> _EXERCISE PASSAGE_
┌──
Principal components analysis ordination of gibel carp and darkbarbel catfish, which was based on the antioxidant enzymes, T‐AOC and GSH concentration in intestines is shown in Fig. [NaN] . For gibel carp (Fig. [NaN] a), PCA ordination of the above indices is highly scattered, and all indices showed a clear separation, except for higher similarities between GR activity and T‐AOC, and GPx and γ‐GT activities. PCA ordination of darkbarbel catfish indicated that there is a higher correlation among CAT, GPx, SOD, GR and γ‐GT activities, while the PC2 space is dominated by T‐AOC and GSH concentration (Fig. [NaN] b).
A PCA was carried out to analyse the correlations of the two fishes in response to different dietary protein sources (Fig. [NaN] ). PCA ordination of gibel carp showed a higher similarity in response to dietary supplementation with MGM and SBM proteins between liver and intestine. However, a clear separation between liver and intestine was observed in darkbarbel catfish. The cumulative variance explained by the PC1 (eigenvalue: 8.60) and PC2 (eigenvalue: 2.76) is 93.46%, with 71.69% for the PC1 and 23.03% for the PC2 (Table [NaN] ).
└──
> _WHAT THIS EXERCISE ASKS_
a – Reproduce the passage on principal components analysis of the two fishes, everything from "Principal components analysis" down to "(Fig. [NaN] b).".
b – Render this sentence from the passage on principal components analysis of the two fishes into Spanish: "However, a clear separation between liver and intestine was observed in darkbarbel catfish."
c – Pick up the passage on principal components analysis of gibel carp and darkbarbel catfish at its final sentence and continue it.

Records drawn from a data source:
┌──
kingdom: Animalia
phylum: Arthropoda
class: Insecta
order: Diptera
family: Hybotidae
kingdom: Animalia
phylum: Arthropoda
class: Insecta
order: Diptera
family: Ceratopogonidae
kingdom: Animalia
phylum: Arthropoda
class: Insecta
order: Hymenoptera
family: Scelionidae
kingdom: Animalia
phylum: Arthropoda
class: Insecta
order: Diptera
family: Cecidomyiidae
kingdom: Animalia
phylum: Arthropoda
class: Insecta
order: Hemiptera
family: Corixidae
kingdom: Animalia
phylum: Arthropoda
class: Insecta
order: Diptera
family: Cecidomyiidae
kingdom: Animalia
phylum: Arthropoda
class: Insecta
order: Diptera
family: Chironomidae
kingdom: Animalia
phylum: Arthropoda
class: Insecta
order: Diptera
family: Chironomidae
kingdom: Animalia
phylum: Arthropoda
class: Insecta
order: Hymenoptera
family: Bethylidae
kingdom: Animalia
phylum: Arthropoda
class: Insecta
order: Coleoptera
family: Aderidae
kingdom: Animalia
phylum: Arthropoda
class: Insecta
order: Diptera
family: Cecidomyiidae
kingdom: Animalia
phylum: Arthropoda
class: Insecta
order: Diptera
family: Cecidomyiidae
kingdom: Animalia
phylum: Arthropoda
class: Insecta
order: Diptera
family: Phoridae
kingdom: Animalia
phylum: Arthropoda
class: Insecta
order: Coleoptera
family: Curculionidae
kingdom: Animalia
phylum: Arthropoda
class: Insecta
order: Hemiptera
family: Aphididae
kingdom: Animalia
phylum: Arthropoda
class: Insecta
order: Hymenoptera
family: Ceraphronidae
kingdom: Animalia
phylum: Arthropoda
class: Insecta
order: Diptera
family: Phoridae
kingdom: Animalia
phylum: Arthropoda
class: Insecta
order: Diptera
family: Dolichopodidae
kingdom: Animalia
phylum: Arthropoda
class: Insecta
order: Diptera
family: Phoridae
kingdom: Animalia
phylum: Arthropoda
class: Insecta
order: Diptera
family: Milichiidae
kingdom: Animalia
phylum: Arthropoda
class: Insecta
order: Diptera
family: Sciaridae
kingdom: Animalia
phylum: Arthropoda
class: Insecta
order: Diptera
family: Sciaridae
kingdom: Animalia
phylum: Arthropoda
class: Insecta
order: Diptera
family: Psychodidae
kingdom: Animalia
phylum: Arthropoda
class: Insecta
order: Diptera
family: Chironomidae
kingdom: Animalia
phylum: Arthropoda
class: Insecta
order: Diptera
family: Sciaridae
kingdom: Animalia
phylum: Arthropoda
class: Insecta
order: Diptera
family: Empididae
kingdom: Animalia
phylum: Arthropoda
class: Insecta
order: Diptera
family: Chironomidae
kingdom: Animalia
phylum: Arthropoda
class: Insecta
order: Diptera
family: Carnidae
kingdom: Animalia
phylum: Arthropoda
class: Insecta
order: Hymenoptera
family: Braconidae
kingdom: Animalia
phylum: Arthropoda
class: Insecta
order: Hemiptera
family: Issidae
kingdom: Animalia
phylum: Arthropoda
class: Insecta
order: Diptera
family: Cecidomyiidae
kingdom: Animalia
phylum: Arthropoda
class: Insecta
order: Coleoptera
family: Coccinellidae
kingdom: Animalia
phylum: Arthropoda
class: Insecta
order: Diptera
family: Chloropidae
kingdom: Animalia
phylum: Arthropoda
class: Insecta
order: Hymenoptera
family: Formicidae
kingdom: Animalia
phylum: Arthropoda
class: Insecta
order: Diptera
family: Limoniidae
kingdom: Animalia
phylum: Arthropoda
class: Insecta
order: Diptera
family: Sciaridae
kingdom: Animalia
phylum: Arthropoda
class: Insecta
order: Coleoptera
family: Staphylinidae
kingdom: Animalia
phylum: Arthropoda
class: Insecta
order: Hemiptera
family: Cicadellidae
└──
> _ANSWERS FOR THE EXERCISE_
a –
Principal components analysis ordination of gibel carp and darkbarbel catfish, which was based on the antioxidant enzymes, T‐AOC and GSH concentration in intestines is shown in Fig. [NaN] . For gibel carp (Fig. [NaN] a), PCA ordination of the above indices is highly scattered, and all indices showed a clear separation, except for higher similarities between GR activity and T‐AOC, and GPx and γ‐GT activities. PCA ordination of darkbarbel catfish indicated that there is a higher correlation among CAT, GPx, SOD, GR and γ‐GT activities, while the PC2 space is dominated by T‐AOC and GSH concentration (Fig. [NaN] b).

b – Sin embargo, se observó una clara separación entre el hígado y el intestino en el bagre darkbarbel.

c –
Discussion
In the current study, the average specific growth rate in wet weight (SGRw) of gibel carp (weighing 12.23 g) fed with the control diet (383.2 g kg−1 crude protein) was approximately 1.32% per day, which is lower than those (1.34–1.89% per day) reported for gibel carp (weighing 2.69–3.21 g) (Pan et al. [33] ; Chen et al. [5] ), because the smaller fish can obtain higher growth rate than the bigger fish. On the other hand, the average SGRw of darkbarbel catfish (weighing 11.40 g) fed with the control diet (383.2 g kg−1 crude protein) was approximately 1.80% per day, which is comparable to that (1.71–1.98% per day) reported for similar‐sized darkbarbel catfish (weighing 14.3 g) (Xue et al. [46] ). It indicates that the control diet prepared for the present study was nutritionally adequate to sustain good growth of juvenile gibel carp and darkbarbel catfish.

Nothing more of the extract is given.